Aim of the task - Copy the records below word for word, without changing any characters or line breaks.
----
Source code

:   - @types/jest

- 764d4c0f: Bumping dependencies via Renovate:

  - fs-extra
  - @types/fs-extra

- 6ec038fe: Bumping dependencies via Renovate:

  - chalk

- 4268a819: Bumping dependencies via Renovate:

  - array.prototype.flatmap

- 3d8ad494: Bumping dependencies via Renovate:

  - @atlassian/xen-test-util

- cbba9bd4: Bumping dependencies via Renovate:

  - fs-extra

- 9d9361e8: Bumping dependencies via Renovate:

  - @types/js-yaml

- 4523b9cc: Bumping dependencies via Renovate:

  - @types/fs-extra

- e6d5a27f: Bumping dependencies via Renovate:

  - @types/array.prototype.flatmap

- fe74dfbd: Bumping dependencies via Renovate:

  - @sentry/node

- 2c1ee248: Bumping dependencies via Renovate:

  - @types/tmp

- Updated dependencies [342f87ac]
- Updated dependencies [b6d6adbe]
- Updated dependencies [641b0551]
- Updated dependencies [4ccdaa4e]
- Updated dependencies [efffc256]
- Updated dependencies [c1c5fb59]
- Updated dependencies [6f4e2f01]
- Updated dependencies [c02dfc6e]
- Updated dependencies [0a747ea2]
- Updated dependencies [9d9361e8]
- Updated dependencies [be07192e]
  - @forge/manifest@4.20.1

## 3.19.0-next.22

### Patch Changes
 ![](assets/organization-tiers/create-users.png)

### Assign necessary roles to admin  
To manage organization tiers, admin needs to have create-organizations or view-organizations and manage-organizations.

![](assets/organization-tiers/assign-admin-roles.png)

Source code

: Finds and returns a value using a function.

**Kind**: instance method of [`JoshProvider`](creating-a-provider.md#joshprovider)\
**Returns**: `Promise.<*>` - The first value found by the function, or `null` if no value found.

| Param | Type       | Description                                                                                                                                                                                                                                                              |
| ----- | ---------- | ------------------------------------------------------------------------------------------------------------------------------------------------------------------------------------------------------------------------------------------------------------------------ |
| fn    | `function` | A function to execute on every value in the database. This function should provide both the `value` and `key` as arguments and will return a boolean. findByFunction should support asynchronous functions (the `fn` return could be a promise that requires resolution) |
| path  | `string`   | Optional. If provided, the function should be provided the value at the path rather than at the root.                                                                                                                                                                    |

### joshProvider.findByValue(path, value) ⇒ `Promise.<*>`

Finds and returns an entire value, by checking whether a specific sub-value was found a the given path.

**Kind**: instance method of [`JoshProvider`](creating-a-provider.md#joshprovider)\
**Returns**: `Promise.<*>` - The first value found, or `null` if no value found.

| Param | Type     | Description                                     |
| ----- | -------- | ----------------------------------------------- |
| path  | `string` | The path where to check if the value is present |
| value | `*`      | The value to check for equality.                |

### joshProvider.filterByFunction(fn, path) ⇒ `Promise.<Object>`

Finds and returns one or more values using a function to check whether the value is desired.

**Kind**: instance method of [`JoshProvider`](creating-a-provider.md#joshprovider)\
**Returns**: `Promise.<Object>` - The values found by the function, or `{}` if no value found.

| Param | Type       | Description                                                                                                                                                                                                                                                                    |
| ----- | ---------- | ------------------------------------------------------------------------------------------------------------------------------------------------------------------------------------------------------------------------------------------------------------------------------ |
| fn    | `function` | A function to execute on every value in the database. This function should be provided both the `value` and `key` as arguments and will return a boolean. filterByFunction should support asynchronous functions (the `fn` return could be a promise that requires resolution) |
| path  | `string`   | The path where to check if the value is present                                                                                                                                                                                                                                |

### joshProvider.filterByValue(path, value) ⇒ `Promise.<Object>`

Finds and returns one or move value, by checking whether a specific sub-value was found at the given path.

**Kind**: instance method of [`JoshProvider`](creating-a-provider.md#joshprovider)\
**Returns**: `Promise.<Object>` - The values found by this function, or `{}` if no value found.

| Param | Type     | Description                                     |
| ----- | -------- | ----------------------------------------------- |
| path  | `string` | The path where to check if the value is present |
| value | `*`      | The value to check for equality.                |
----
Written response -
Source code

:   - @types/jest

- 764d4c0f: Bumping dependencies via Renovate:

  - fs-extra
  - @types/fs-extra

- 6ec038fe: Bumping dependencies via Renovate:

  - chalk

- 4268a819: Bumping dependencies via Renovate:

  - array.prototype.flatmap

- 3d8ad494: Bumping dependencies via Renovate:

  - @atlassian/xen-test-util

- cbba9bd4: Bumping dependencies via Renovate:

  - fs-extra

- 9d9361e8: Bumping dependencies via Renovate:

  - @types/js-yaml

- 4523b9cc: Bumping dependencies via Renovate:

  - @types/fs-extra

- e6d5a27f: Bumping dependencies via Renovate:

  - @types/array.prototype.flatmap

- fe74dfbd: Bumping dependencies via Renovate:

  - @sentry/node

- 2c1ee248: Bumping dependencies via Renovate:

  - @types/tmp

- Updated dependencies [342f87ac]
- Updated dependencies [b6d6adbe]
- Updated dependencies [641b0551]
- Updated dependencies [4ccdaa4e]
- Updated dependencies [efffc256]
- Updated dependencies [c1c5fb59]
- Updated dependencies [6f4e2f01]
- Updated dependencies [c02dfc6e]
- Updated dependencies [0a747ea2]
- Updated dependencies [9d9361e8]
- Updated dependencies [be07192e]
  - @forge/manifest@4.20.1

## 3.19.0-next.22

### Patch Changes
 ![](assets/organization-tiers/create-users.png)

### Assign necessary roles to admin  
To manage organization tiers, admin needs to have create-organizations or view-organizations and manage-organizations.

![](assets/organization-tiers/assign-admin-roles.png)

Source code

: Finds and returns a value using a function.

**Kind**: instance method of [`JoshProvider`](creating-a-provider.md#joshprovider)\
**Returns**: `Promise.<*>` - The first value found by the function, or `null` if no value found.

| Param | Type       | Description                                                                                                                                                                                                                                                              |
| ----- | ---------- | ------------------------------------------------------------------------------------------------------------------------------------------------------------------------------------------------------------------------------------------------------------------------ |
| fn    | `function` | A function to execute on every value in the database. This function should provide both the `value` and `key` as arguments and will return a boolean. findByFunction should support asynchronous functions (the `fn` return could be a promise that requires resolution) |
| path  | `string`   | Optional. If provided, the function should be provided the value at the path rather than at the root.                                                                                                                                                                    |

### joshProvider.findByValue(path, value) ⇒ `Promise.<*>`

Finds and returns an entire value, by checking whether a specific sub-value was found a the given path.

**Kind**: instance method of [`JoshProvider`](creating-a-provider.md#joshprovider)\
**Returns**: `Promise.<*>` - The first value found, or `null` if no value found.

| Param | Type     | Description                                     |
| ----- | -------- | ----------------------------------------------- |
| path  | `string` | The path where to check if the value is present |
| value | `*`      | The value to check for equality.                |

### joshProvider.filterByFunction(fn, path) ⇒ `Promise.<Object>`

Finds and returns one or more values using a function to check whether the value is desired.

**Kind**: instance method of [`JoshProvider`](creating-a-provider.md#joshprovider)\
**Returns**: `Promise.<Object>` - The values found by the function, or `{}` if no value found.

| Param | Type       | Description                                                                                                                                                                                                                                                                    |
| ----- | ---------- | ------------------------------------------------------------------------------------------------------------------------------------------------------------------------------------------------------------------------------------------------------------------------------ |
| fn    | `function` | A function to execute on every value in the database. This function should be provided both the `value` and `key` as arguments and will return a boolean. filterByFunction should support asynchronous functions (the `fn` return could be a promise that requires resolution) |
| path  | `string`   | The path where to check if the value is present                                                                                                                                                                                                                                |

### joshProvider.filterByValue(path, value) ⇒ `Promise.<Object>`

Finds and returns one or move value, by checking whether a specific sub-value was found at the given path.

**Kind**: instance method of [`JoshProvider`](creating-a-provider.md#joshprovider)\
**Returns**: `Promise.<Object>` - The values found by this function, or `{}` if no value found.

| Param | Type     | Description                                     |
| ----- | -------- | ----------------------------------------------- |
| path  | `string` | The path where to check if the value is present |
| value | `*`      | The value to check for equality.                |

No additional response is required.